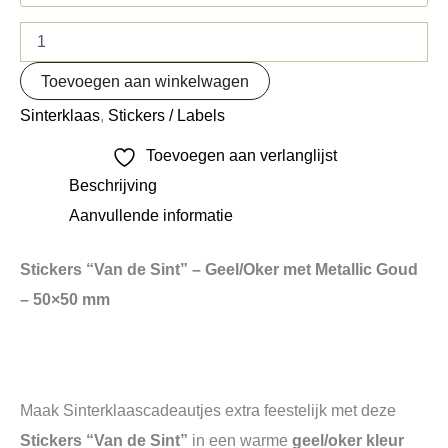
Toevoegen aan winkelwagen
Sinterklaas
,
Stickers / Labels
Toevoegen aan verlanglijst
Beschrijving
Aanvullende informatie
Stickers “Van de Sint” – Geel/Oker met Metallic Goud
– 50×50 mm
Maak Sinterklaascadeautjes extra feestelijk met deze
Stickers “Van de Sint”
in een warme
geel/oker kleur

TASK DIRECTIONS> Print the text of all the entries above verbatim, line for line, and omit the pictures.

PROBLEM SOLUTION>
Toevoegen aan winkelwagen
Sinterklaas
,
Stickers / Labels
Toevoegen aan verlanglijst
Beschrijving
Aanvullende informatie
Stickers “Van de Sint” – Geel/Oker met Metallic Goud
– 50×50 mm
Maak Sinterklaascadeautjes extra feestelijk met deze
Stickers “Van de Sint”
in een warme
geel/oker kleur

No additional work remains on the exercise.